Bei einer Kreuzbandverletzung kann aber nicht nur das Band reißen. Auch ein knöcherner Abriss des Kreuzbandes ist möglich. Hier ist das Kreuzband selbst nicht gerissen, sondern die knöcherne Verankerung an der Tibia hat sich gelöst. Diese Art der Verletzung tritt eher bei Jugendlichen auf und ist ebenso behandlungsbedürftig.

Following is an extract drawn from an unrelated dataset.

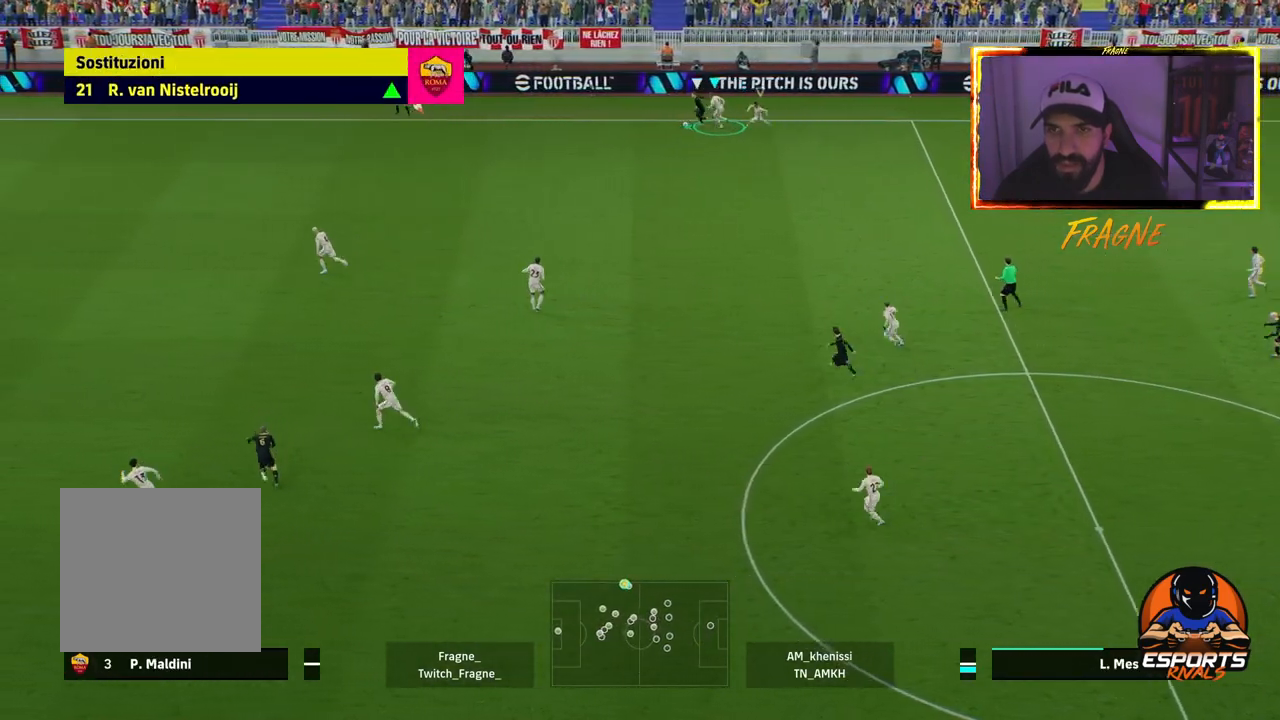
{"buttons": ["CROSS", "R2"], "left_stick": "up-left", "right_stick": "center", "events": [[200, "left_stick", "up-left"]]}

Unter Umständen kann es sonst zu einer anhaltenden Instabilität im Knie kommen.
Wie werden diese Arten von Kreuzbandrupturen behandelt?
Die Behandlung von Verletzungen mit Grad I unterscheiden sich zu denen mit Grad III. Generell gilt: Je schwerer die Verletzung ist, desto eher ist eine Operation notwendig.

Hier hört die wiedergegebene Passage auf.